I was born in Patras in 1971, where I grew up and received my primary and secondary education. In 1990 I moved to Athens to study Linguistics at the Department of Linguistics of the Faculty of Philology of the National and Kapodistrian University of Athens. I graduated in 1994 and in the next year I participated in the examinations of the State Scholarship Foundation of the Hellenic Republic and I was awarded the scholarship for postgraduate studies in Theoretical Linguistics in a university abroad. I chose to study in the University of Reading, UK, under the supervision of Prof. Irene Philippaki-Warburton. I received my MA in Theoretical Linguistics in 1996 and I continued my studies in the Ph.D. program of Theoretical Linguistics the next year. I completed my Ph.D. Thesis on “Agreement Relations in Greek” in 1999 and I successfully passed the viva examination and graduated in 2000.

In September 2001 I was appointed by the Department of Mediterranean Studies of the University of the Aegean, first as a Teaching Staff and then as a Lecturer of Linguistics. In 2009 I was appointed as a Lecturer by the Department of Linguistics of the Faculty of Philology of the National and Kapodistrian University of Athens, in which I currently serve as an Associate Professor with the specialization of Linguistics: Generative Syntax.
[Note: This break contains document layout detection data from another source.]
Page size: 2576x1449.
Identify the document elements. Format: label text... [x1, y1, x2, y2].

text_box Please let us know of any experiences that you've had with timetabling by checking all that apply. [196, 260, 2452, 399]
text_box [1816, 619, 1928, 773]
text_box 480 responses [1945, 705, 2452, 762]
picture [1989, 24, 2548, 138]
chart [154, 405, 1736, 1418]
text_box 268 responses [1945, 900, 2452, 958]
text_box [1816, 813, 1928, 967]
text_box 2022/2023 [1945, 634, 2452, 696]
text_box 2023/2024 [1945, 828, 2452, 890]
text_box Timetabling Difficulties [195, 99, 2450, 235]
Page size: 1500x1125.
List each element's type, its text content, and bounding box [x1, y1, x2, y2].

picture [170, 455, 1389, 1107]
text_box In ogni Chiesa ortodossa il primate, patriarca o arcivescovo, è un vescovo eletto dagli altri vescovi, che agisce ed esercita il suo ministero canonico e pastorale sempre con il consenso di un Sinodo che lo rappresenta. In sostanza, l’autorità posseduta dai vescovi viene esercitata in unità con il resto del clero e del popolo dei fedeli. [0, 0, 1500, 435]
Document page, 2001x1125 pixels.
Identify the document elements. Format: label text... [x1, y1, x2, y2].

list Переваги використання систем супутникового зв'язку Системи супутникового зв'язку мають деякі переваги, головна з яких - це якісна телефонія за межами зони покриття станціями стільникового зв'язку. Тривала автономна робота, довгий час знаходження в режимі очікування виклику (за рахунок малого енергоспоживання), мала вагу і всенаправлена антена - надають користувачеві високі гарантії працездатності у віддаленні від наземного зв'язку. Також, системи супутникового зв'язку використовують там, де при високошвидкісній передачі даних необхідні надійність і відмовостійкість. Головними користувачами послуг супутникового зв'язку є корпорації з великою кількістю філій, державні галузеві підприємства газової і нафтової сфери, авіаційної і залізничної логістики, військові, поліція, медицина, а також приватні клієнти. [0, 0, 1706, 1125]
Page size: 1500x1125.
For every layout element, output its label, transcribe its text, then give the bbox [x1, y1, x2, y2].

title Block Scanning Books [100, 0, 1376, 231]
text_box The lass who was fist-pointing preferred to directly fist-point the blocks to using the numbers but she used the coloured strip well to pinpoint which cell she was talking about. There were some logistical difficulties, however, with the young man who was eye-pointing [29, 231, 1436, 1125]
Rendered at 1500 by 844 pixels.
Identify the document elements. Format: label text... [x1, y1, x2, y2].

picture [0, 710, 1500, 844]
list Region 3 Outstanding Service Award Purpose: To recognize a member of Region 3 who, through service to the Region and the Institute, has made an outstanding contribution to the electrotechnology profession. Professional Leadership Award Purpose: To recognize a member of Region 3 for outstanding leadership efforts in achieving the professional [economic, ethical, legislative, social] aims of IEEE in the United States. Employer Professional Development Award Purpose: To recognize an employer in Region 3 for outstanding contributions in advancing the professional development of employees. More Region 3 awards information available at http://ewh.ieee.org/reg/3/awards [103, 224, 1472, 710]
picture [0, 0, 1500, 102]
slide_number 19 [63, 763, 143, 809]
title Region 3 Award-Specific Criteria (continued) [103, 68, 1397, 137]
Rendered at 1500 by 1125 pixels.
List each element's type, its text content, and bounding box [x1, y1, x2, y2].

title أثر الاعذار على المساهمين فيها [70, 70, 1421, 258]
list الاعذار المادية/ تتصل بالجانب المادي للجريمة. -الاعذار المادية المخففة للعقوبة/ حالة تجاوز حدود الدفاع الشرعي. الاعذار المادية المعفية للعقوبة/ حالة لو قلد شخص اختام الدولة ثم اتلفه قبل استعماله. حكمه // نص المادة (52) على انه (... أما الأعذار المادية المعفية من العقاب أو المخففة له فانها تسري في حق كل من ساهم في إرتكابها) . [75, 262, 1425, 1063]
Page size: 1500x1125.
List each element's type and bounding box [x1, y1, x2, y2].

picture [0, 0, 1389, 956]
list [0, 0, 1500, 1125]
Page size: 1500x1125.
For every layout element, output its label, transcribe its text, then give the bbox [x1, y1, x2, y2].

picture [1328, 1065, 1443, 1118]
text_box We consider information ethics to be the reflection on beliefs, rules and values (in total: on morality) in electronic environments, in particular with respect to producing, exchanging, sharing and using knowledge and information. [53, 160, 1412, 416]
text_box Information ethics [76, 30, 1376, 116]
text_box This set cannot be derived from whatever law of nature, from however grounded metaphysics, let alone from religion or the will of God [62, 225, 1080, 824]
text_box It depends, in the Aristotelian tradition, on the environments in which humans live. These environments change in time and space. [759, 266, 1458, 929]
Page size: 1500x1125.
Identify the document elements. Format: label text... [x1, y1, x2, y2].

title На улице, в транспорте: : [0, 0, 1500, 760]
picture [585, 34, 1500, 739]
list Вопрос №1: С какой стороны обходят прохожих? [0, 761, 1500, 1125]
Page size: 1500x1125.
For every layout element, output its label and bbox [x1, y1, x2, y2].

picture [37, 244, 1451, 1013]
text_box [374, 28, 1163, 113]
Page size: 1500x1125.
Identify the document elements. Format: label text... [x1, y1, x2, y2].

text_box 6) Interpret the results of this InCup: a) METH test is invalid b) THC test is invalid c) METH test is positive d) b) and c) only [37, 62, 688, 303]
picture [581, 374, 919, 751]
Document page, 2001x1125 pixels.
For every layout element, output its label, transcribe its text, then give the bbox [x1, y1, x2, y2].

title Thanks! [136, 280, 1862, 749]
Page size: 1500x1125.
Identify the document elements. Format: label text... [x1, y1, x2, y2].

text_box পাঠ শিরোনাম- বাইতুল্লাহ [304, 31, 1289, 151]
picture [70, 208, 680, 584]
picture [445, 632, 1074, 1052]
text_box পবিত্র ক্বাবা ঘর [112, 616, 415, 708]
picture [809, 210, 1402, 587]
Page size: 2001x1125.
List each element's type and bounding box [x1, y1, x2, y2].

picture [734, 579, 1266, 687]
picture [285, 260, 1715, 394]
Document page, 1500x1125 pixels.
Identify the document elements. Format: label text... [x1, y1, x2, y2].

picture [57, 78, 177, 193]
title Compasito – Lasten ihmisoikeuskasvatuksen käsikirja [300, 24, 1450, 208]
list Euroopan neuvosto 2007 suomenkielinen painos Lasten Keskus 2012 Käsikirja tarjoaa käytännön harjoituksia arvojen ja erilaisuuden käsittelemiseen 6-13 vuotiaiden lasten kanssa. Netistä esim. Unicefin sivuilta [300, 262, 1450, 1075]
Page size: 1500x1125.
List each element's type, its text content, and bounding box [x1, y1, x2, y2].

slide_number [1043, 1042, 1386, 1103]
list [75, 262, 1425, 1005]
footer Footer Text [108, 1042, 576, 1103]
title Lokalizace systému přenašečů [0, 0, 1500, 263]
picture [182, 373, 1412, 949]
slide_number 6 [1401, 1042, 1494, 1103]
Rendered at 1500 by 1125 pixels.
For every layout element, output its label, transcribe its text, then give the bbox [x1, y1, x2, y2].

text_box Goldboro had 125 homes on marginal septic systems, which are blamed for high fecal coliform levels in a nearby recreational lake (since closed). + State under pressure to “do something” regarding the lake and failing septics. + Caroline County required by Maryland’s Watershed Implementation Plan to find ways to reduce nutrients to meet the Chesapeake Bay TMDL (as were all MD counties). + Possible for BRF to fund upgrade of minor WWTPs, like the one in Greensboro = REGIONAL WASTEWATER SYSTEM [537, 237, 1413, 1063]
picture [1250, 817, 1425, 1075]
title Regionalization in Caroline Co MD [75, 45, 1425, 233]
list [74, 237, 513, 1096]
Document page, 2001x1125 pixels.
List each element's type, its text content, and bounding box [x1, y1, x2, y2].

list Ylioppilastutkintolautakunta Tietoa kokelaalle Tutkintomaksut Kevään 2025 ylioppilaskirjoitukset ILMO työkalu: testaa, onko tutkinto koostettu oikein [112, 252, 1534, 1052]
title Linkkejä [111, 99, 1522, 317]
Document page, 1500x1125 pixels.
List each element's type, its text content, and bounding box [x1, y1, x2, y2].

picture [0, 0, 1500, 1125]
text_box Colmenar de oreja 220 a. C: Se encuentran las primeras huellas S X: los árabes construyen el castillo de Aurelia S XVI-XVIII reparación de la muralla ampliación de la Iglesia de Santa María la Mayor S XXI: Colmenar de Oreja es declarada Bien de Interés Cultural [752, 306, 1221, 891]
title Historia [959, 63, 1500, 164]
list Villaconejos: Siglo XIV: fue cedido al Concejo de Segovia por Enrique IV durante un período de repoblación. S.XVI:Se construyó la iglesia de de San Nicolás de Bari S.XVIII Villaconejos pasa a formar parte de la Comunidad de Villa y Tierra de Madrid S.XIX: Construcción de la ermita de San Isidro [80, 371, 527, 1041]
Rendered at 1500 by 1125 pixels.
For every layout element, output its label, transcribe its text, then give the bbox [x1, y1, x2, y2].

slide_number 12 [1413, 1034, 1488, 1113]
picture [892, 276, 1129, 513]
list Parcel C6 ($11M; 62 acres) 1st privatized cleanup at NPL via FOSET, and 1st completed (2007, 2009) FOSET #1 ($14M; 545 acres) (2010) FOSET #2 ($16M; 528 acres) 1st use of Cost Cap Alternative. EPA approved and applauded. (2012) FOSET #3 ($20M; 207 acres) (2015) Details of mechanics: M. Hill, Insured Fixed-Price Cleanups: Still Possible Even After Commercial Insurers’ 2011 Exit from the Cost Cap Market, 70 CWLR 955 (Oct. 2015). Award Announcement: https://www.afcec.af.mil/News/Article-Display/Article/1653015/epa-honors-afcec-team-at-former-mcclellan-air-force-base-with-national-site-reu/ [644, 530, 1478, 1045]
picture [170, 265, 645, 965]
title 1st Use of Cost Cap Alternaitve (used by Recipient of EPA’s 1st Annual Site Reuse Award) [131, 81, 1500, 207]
My main research interests lie on syntax and morphology and their interface with phonology. Within the Minimalist Program of the Principles and Parameters Theory and the Distributed Morphology framework, I have worked on issues regarding (a) the morphosyntax of Greek verb and clitics, (b) the Greek clause structure, (c) subject-verb agreement and pro-drop, (c) control, raising and quasi-ECM constructions, (d) case conflict situations in free relatives, (e) the effects of syntactic derivation on prosodification, (f) small clause structure and agreement between the secondary predicate and its “subject”, (g) full vs. partial agreement and gender conflict resolution in coordination, (h) the morphophonology of Greek verbal system and more specifically the exponence of little v, the exponence of past Tense and root allomorphy, (i) the effect of syntactic derivation in determining the stress patterns of verb forms and derivational constructions, (j) Classical Greek infinitives and and their subjects, (k) Classical Greek participles and absolute constructions, (l) Classical Greek prepositions, (m) the decomposition of case into features, and (n) strong island phenomena.

I am also interested in Greek dialectology and more specifically in the documentation and description of Asia Minor Greek dialects and varieties such as Pontic, Cappadocian, Pharasiot, Silliot, etc. I have worked on various issues regarding their morphosyntactic structure, such as Differential Case Marking, nominal inflection, the development of agglutinative patterns and the impact of the long-term language contact with Turkish. I have also investigated Greek-Turkish contact in the Greek and Turkish varieties of the bilingual Muslim community of Rhodes.

Another area I am interested in is the grammatical description of Greek. I translated and adopted in Greek the book Greek: A Comprehensive Grammar of the Modern Language by Peter Mackridge, David Holton & Irene Philippaki-Warburton (Routledge, 1997), which I subsequently revised in its second edition (Routledge, 2012). I have also worked on comparative descriptions of Greek with Turkish and Albanian within the relevant actions of three research projects: (a) Program for the Education of Muslim Children – Action: Greek as a foreign language for secondary school (muslim) students: Grammar and teaching (National and Kapodistrian University of Athens); (b) Pythagoras Project – Action: A comparative study of Greek – Turkish: Grammatical analysis and acquisition of Turkish as a foreign language (University of the Aegean); (c) Education of Foreigner and Repatriated Students – Action: Reinforcement of students’ mother tongue (Aristotle University of Thessaloniki).  

Finally, I have worked on the diachronic development of certain morphosyntactic phenomena in Greek, such as the development of the mood system and of the clause structure from Ancient to Modern Greek, the development of second and non-second position clitics in Standard Modern Greek and its dialects from the clitic system of Koine Greek, the development of agglutinative patterns and harmony-like processes in the nominal inflection of Central Asia Minor Greek dialects, and the development of the morphology and syntax of participles from Ancient to Modern Greek through the stage of Medieval Greek.